Por: Eduardo Marques, Presidente da Direção da AEPSA
As alterações climáticas estão a originar transformações incontornáveis um pouco por todo o planeta, com consequências devastadoras para inúmeras regiões do globo. Os países mais afetados são também os mais vulneráveis, em termos económicos e sociais, mas convém recordar que a maioria da população mundial vive nas cidades, e é no meio urbano que se concentram os maiores consumidores de recursos naturais. No futuro, as cidades precisam de ser cada vez mais sustentáveis, e a sustentabilidade ambiental é o maior desafio desta geração.
Hoje, mais do que nunca, a água potável é o bem mais escasso do planeta e deve ser preservada de todas as formas, porque é absolutamente essencial à vida. Por isso, é imperativo reverter a ineficiência hídrica de muitas entidades gestoras dos serviços de água, onde as perdas de água, nalguns casos, ultrapassam os 50%, enquanto a média nacional da água não faturada ronda os 29% e a média de perdas reais é superior a 21%.
No entanto, as concessionárias privadas de gestão dos serviços de água – que servem cerca de 2 milhões de portugueses – registam, em média, valores de água não faturada na ordem dos 17% (nalgumas concessionárias este indicador é inferior a 10%) correspondendo, em média, a cerca de 12,7% de perdas reais.
Se todas as entidades gestoras públicas tivessem perdas de água equivalentes às concessionárias privadas, haveria uma economia anual só de perdas reais de água de cerca de 70 milhões de m3, o que equivale a um reservatório com a base de um campo de futebol e com uma altura de cerca de quatro vezes a da Serra da Estrela, o que corresponde à quantidade de água necessária para abastecer todo o País durante cerca de 44 dias. A AEPSA, enquanto representante das empresas privadas do setor do ambiente, considera incompreensível que se continue a permitir, e a perpetuar, este desperdício de água, no nosso País.
Outro caminho imprescindível para a sustentabilidade passa pela reutilização de águas residuais tratadas, o que corresponde à verdadeira circularidade no ciclo da água e gera uma janela de oportunidade para o aproveitamento exponencial dos cada vez mais escassos recursos hídricos. A reutilização de águas residuais já é uma prática corrente, nomeadamente em países com menor disponibilidade hídrica, mas em Portugal ainda é residual, pelo que se afigura imperioso estabelecer os mecanismos técnicos e legais para que a reutilização seja uma realidade no curto prazo.

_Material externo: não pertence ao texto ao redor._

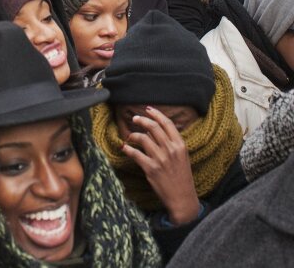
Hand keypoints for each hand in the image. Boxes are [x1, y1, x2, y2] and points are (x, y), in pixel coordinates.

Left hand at [121, 107, 200, 225]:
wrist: (182, 197)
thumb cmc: (181, 176)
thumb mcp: (181, 157)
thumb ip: (169, 143)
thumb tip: (152, 130)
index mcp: (180, 145)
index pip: (167, 124)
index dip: (156, 114)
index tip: (148, 109)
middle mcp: (171, 150)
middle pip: (153, 127)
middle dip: (141, 120)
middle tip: (134, 119)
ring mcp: (161, 159)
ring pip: (143, 138)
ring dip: (133, 135)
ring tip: (129, 137)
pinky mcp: (151, 168)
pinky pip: (135, 154)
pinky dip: (127, 149)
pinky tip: (124, 147)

As ETAR deverão integrar os equipamentos necessários (nomeadamente para tratamento terciário) para permitir que a água descarregada após tratamento cumpra os parâmetros adequados, no sentido da sua reutilização para fins múltiplos, tendo em conta os aspetos ambientais, mas também económicos. Com o aumento da sofisticação do processo de tratamento, a água residual pode ou deve ser reutilizada na agricultura, na rega de jardins, lavagem de espaços públicos, campos de golfe e chegar mesmo, caso se venha a considerar necessário no futuro, a ser reutilizada para consumo humano.
Portugal tem um caminho longo e urgente a percorrer para se atingirem níveis de sustentabilidade hídrica adequados aos novos tempos. É importante mudar mentalidades e adotar comportamentos de consumo mais responsáveis, mas não chega fazer apelos reiterados para um uso mais racional e poupança de água, por parte dos cidadãos, é imperioso que as entidades gestoras façam a sua parte.
Em resumo, é preciso reduzir as perdas de água, tanto perdas reais como perdas comerciais, o que se consegue facilmente, com rapidez e com a gestão adequada e é necessário aumentar significativamente a reutilização das águas residuais tratadas. Não podem haver cidades inteligentes com o nível de ineficiência hídrica atual.